CREATE YOUR ACCOUNT
You will receive an email from your physician’s office once you have been web enabled. The email will contain your User ID and Temporary password.
The first time you log in, you will be asked you to enter your birthday. Please enter your birthday with 2-digits for the month, 2-digits for the day and 4-digits for the year. You do not have to enter a telephone number if you do not want to in this screen. Click “Submit”.
The next screen will ask you to change your password. Create a new password using 8 characters (Example: hello123). Please be sure to make note of your newly created password. Click “Submit”.
The next screen is the eClinicalWorks and Practice Consent Forms. Please read this information carefully and check the bottom box and click “Agree” stating, “I have read the consent form and the above information and I accept the conditions.”
Now you will be logged into the Patient Portal Home Screen. The column on the left, lists items you will be able to view, as well as sections where you will need to fill out some information.
Now you will be logged into the Patient Portal Home Screen. The column on the left, lists items you will be able to view, as well as sections where you will need to complete information in the following four categories.

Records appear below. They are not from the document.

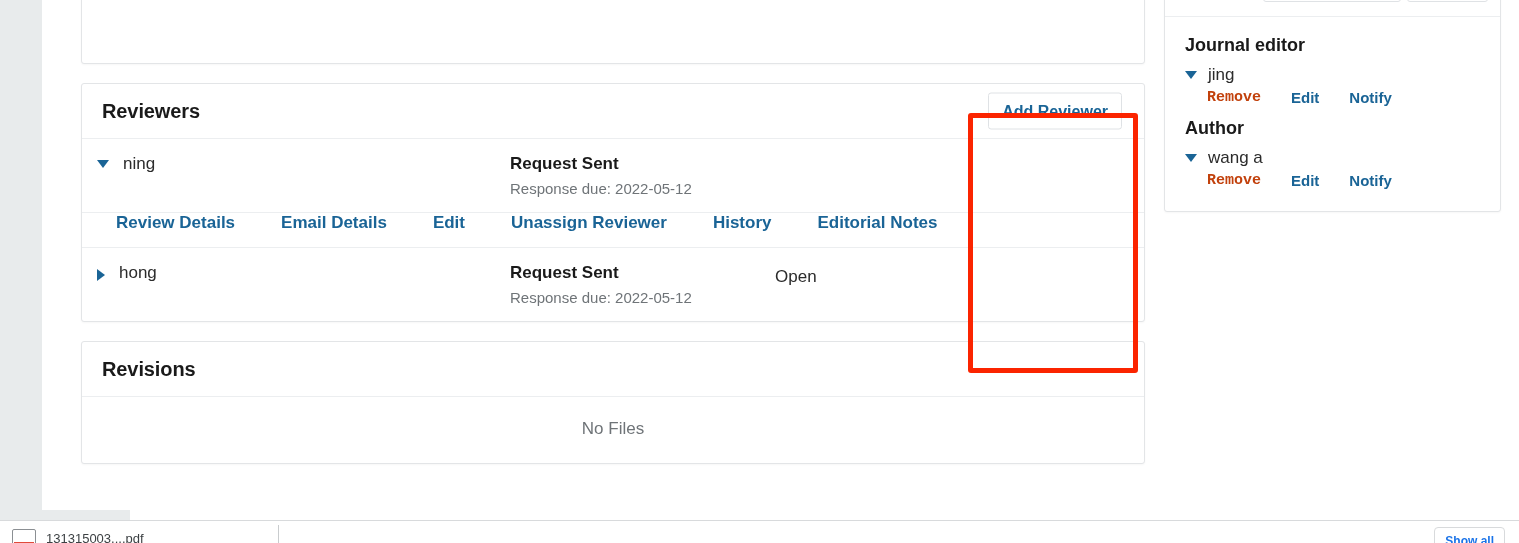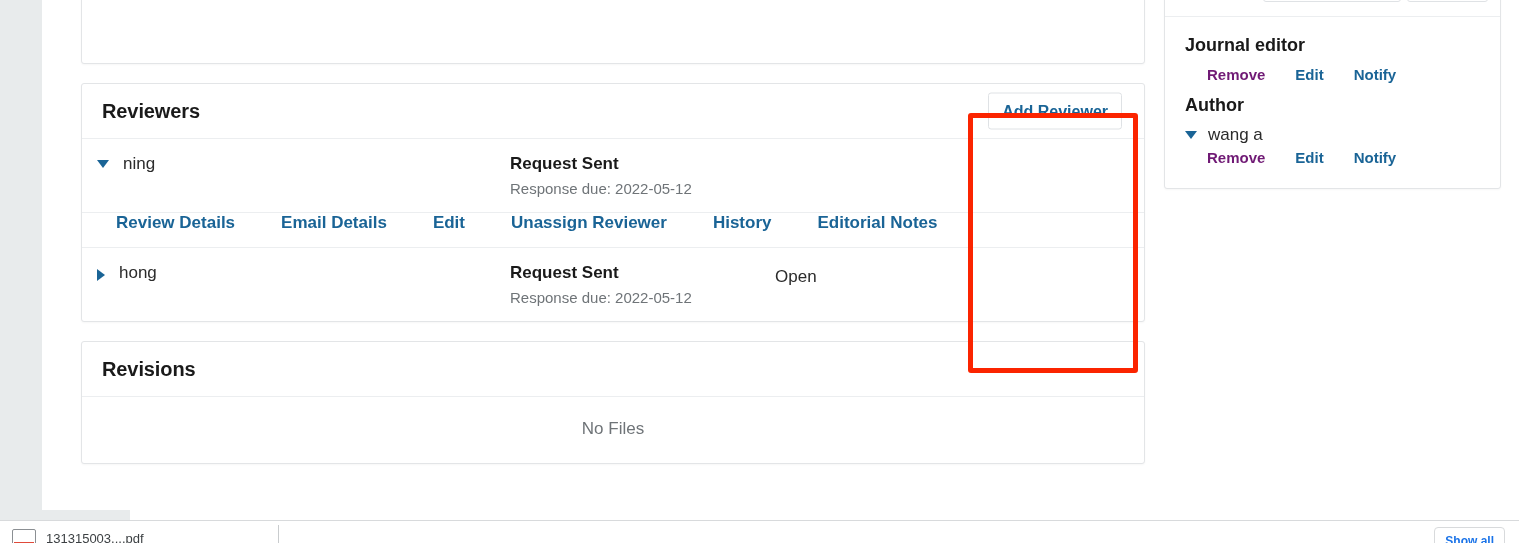--- a/index.html
+++ b/index.html
@@ -110,21 +110,21 @@
     border-bottom:1px solid #eceef0;
     min-height:76px;box-sizing:border-box;align-items:flex-end;
   }
   .side-body{padding:12px 0 16px 0;}
   .side-role{font-size:18px;font-weight:bold;color:#1a1a1a;padding:6px 0 6px 20px;}
   .side-person{display:flex;align-items:flex-start;padding:3px 0 0 20px;}
   .side-person .caret{margin-top:6px;margin-right:11px;}
   .side-pname{font-size:17px;color:#2b2b2b;line-height:20px;}
   .side-links{display:flex;padding:4px 0 6px 42px;}
   .side-links a{font-size:15px;font-weight:bold;text-decoration:none;cursor:pointer;padding-right:30px;}
-  .lnk-remove{color:#701a75;}
+  .lnk-remove{color:#c2410c;font-family:Liberation Mono, monospace;}
   .lnk-blue{color:#1a6496;}
 
   
   .redbox{
     position:absolute;left:968px;top:113px;width:170px;height:260px;
     border:5px solid #fb2400;border-radius:3px;
     box-sizing:border-box;pointer-events:none;z-index:40;
   }
 
   
@@ -222,20 +222,24 @@
 
   <div class="side">
     <div class="side-card">
       <div class="side-head">
         <button class="btn">Logout as jing</button>
         <button class="btn">Assign</button>
       </div>
       <div class="side-body">
 
         <div class="side-role">Journal editor</div>
+        <div class="side-person">
+          <span class="caret down"></span>
+          <span class="side-pname">jing</span>
+        </div>
         <div class="side-links">
           <a class="lnk-remove">Remove</a>
           <a class="lnk-blue">Edit</a>
           <a class="lnk-blue">Notify</a>
         </div>
 
         <div class="side-role">Author</div>
         <div class="side-person">
           <span class="caret down"></span>
           <span class="side-pname">wang a</span>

NOTE: It is important that you scroll down to the bottom on each Step and click “Update / Submit” otherwise it WILL NOT SAVE your information. You can only submit once per Step, per log in. If you forgot to update any Step, please log out of the patient portal and then log back in to make additional changes.
1. Your Info
Demographic information can be changed in this step. (NOTE: you MUST select “Digestive Health Associates of TX” under DEFAULT FACILITY for information you have added or modified to be saved)
2. Contacts and Pharmacy
Note: The section, “Contacts [Optional]” is for Personal Representatives to whom DHAT may disclose or provide your protected health information (PHI).
3. There are TWO options in Step 3
Adults Questionnaire and Pediatrics Questionnaire.
If you are an adult patient, please choose “ADULTS ONLY,” If you are filling this out for a child, please choose “PEDIATRICS ONLY”.
***Please ONLY choose one questionnaire or the other: Adults OR Pediatrics***
4. Surgical, Hospitalization and Allergies
Note: in this field you will be able to free text your information
Please DO NOT use special characters such as (! @ # $ % & * ) when you enter free text. This will cause an error to occur when we download your information into your chart.
NEVER use the patient portal for emergency purposes. If you have an emergency, please call 911 or your doctor’s office.